_Assigned task_:
Copy out the entries below exactly as they stand, but only from the line containing "M919,4L1007,222L1022,257L1017,253L928,47L892,15Z" through the line containing "M160,132L205,177".

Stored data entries

-- Opening Marker --

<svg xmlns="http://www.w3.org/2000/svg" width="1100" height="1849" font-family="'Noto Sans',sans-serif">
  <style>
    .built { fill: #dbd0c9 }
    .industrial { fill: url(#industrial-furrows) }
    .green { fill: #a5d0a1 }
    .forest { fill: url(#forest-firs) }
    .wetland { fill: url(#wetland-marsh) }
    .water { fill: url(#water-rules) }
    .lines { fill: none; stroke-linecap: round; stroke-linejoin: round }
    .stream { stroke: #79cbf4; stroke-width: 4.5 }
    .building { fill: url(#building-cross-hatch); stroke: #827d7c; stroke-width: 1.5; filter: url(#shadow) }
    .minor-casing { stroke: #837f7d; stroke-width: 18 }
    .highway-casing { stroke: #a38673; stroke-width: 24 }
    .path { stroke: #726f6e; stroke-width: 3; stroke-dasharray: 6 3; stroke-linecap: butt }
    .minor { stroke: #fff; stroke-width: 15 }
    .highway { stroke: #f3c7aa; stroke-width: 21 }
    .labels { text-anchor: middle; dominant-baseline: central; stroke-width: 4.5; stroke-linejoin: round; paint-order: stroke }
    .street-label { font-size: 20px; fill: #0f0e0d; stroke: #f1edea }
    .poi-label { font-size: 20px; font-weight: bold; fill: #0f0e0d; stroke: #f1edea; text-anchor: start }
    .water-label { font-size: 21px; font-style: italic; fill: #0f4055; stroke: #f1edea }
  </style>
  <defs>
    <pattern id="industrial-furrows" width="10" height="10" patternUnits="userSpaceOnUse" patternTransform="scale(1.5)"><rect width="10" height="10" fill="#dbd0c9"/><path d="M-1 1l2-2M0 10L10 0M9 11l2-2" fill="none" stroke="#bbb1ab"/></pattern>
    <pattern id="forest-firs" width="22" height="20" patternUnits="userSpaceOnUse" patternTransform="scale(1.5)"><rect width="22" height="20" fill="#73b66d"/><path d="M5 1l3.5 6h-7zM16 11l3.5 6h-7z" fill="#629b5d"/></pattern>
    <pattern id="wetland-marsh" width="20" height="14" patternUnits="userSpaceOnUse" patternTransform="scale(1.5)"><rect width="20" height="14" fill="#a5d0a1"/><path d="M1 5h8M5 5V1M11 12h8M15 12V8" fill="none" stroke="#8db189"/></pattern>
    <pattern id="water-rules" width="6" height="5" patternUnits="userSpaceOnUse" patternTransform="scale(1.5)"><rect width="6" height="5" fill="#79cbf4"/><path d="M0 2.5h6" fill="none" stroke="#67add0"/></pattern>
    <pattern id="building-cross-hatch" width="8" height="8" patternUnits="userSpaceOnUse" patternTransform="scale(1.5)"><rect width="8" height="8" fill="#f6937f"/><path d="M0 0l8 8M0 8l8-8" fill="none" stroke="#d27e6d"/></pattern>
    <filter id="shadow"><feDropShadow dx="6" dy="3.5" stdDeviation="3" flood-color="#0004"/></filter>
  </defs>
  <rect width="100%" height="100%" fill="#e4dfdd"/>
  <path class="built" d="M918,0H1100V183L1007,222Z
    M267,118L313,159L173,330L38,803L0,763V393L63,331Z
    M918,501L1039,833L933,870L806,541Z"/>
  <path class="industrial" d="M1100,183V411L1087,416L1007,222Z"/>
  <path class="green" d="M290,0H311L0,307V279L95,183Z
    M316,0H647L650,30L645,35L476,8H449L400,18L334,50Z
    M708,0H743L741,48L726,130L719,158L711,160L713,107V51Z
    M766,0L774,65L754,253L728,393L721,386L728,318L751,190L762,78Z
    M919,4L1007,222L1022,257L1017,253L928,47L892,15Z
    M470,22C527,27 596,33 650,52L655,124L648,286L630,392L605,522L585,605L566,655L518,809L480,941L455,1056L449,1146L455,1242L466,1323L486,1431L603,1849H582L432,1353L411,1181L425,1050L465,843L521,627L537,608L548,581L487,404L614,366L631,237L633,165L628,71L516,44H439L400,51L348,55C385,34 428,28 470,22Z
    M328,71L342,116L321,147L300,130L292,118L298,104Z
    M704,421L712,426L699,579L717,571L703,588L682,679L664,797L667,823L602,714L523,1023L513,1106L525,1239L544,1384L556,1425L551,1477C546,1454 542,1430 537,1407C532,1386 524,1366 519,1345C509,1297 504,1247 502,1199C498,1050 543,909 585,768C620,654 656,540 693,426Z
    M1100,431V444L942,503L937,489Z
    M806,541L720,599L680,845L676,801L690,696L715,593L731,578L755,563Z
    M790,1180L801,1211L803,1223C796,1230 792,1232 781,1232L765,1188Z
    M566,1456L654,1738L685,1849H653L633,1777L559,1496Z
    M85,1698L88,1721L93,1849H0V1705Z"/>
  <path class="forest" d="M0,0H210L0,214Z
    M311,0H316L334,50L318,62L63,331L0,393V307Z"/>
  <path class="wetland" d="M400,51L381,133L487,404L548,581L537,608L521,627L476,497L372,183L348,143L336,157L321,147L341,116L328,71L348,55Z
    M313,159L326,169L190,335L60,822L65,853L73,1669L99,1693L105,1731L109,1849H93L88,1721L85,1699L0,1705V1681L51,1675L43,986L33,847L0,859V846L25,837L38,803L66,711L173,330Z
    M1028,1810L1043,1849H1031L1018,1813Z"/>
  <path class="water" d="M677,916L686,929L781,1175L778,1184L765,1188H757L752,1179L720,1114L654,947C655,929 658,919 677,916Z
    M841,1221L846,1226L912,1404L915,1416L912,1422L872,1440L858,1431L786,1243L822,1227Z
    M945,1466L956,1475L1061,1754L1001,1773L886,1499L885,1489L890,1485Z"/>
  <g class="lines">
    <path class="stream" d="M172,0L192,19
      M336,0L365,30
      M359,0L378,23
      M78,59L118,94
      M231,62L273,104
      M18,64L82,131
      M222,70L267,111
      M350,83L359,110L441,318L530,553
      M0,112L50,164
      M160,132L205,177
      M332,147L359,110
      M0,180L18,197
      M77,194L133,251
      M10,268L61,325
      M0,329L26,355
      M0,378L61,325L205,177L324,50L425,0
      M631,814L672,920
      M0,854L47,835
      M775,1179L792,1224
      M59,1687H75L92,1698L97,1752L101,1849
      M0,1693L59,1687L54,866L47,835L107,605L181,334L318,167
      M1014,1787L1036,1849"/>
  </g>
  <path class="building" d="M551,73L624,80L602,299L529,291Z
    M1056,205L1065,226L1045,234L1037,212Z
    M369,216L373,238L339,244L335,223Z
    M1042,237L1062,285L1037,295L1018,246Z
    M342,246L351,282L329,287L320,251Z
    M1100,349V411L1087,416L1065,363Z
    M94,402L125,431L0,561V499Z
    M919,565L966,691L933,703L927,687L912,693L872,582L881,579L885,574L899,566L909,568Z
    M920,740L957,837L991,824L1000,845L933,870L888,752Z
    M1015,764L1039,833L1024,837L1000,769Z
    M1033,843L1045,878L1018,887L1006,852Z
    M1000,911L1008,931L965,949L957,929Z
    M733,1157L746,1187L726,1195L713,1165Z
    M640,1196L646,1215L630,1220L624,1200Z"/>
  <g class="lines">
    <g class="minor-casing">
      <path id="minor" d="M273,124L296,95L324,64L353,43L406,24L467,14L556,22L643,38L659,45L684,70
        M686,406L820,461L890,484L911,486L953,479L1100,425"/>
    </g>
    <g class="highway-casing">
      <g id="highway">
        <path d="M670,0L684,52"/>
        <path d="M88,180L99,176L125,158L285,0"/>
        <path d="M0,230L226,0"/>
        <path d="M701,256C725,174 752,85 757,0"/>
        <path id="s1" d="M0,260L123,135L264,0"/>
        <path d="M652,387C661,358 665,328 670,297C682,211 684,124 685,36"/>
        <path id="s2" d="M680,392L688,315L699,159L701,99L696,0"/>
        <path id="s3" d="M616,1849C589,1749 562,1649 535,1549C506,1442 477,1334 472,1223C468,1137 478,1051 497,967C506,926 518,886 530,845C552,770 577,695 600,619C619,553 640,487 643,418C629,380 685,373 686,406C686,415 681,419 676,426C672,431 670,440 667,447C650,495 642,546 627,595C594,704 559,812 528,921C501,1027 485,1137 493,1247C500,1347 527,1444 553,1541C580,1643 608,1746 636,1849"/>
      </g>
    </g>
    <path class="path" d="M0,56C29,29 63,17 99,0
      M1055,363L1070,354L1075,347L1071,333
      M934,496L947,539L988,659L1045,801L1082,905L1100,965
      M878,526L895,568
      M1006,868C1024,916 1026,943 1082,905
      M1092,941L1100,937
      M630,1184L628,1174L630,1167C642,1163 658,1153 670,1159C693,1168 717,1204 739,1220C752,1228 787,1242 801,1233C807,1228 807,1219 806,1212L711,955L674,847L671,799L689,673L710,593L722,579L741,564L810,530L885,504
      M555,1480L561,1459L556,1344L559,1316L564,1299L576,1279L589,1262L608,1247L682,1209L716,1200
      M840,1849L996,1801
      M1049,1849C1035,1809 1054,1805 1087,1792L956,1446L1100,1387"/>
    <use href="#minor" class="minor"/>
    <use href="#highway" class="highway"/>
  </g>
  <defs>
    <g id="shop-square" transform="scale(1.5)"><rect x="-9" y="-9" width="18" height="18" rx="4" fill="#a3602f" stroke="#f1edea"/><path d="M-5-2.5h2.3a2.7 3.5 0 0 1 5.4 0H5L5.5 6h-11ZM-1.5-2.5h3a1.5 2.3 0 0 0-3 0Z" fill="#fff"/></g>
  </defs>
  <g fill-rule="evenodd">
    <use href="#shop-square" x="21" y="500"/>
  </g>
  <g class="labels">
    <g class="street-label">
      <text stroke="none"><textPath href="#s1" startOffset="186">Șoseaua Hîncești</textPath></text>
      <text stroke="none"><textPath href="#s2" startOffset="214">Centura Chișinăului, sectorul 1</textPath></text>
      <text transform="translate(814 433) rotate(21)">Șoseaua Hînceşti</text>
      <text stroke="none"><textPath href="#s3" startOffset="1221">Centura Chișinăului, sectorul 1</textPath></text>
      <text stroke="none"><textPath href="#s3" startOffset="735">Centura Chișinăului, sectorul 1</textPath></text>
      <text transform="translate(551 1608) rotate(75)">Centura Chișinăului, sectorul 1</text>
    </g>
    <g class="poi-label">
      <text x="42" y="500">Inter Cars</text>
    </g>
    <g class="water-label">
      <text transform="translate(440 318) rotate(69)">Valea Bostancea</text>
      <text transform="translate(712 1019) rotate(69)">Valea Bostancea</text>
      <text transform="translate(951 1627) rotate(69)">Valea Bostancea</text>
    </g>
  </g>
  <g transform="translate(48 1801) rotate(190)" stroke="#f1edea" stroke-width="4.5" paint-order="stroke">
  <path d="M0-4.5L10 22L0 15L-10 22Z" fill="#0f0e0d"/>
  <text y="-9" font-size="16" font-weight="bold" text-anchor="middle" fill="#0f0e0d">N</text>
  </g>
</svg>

-- Closing Marker --

_Answer to the exercise_:
    M919,4L1007,222L1022,257L1017,253L928,47L892,15Z
    M470,22C527,27 596,33 650,52L655,124L648,286L630,392L605,522L585,605L566,655L518,809L480,941L455,1056L449,1146L455,1242L466,1323L486,1431L603,1849H582L432,1353L411,1181L425,1050L465,843L521,627L537,608L548,581L487,404L614,366L631,237L633,165L628,71L516,44H439L400,51L348,55C385,34 428,28 470,22Z
    M328,71L342,116L321,147L300,130L292,118L298,104Z
    M704,421L712,426L699,579L717,571L703,588L682,679L664,797L667,823L602,714L523,1023L513,1106L525,1239L544,1384L556,1425L551,1477C546,1454 542,1430 537,1407C532,1386 524,1366 519,1345C509,1297 504,1247 502,1199C498,1050 543,909 585,768C620,654 656,540 693,426Z
    M1100,431V444L942,503L937,489Z
    M806,541L720,599L680,845L676,801L690,696L715,593L731,578L755,563Z
    M790,1180L801,1211L803,1223C796,1230 792,1232 781,1232L765,1188Z
    M566,1456L654,1738L685,1849H653L633,1777L559,1496Z
    M85,1698L88,1721L93,1849H0V1705Z"/>
  <path class="forest" d="M0,0H210L0,214Z
    M311,0H316L334,50L318,62L63,331L0,393V307Z"/>
  <path class="wetland" d="M400,51L381,133L487,404L548,581L537,608L521,627L476,497L372,183L348,143L336,157L321,147L341,116L328,71L348,55Z
    M313,159L326,169L190,335L60,822L65,853L73,1669L99,1693L105,1731L109,1849H93L88,1721L85,1699L0,1705V1681L51,1675L43,986L33,847L0,859V846L25,837L38,803L66,711L173,330Z
    M1028,1810L1043,1849H1031L1018,1813Z"/>
  <path class="water" d="M677,916L686,929L781,1175L778,1184L765,1188H757L752,1179L720,1114L654,947C655,929 658,919 677,916Z
    M841,1221L846,1226L912,1404L915,1416L912,1422L872,1440L858,1431L786,1243L822,1227Z
    M945,1466L956,1475L1061,1754L1001,1773L886,1499L885,1489L890,1485Z"/>
  <g class="lines">
    <path class="stream" d="M172,0L192,19
      M336,0L365,30
      M359,0L378,23
      M78,59L118,94
      M231,62L273,104
      M18,64L82,131
      M222,70L267,111
      M350,83L359,110L441,318L530,553
      M0,112L50,164
      M160,132L205,177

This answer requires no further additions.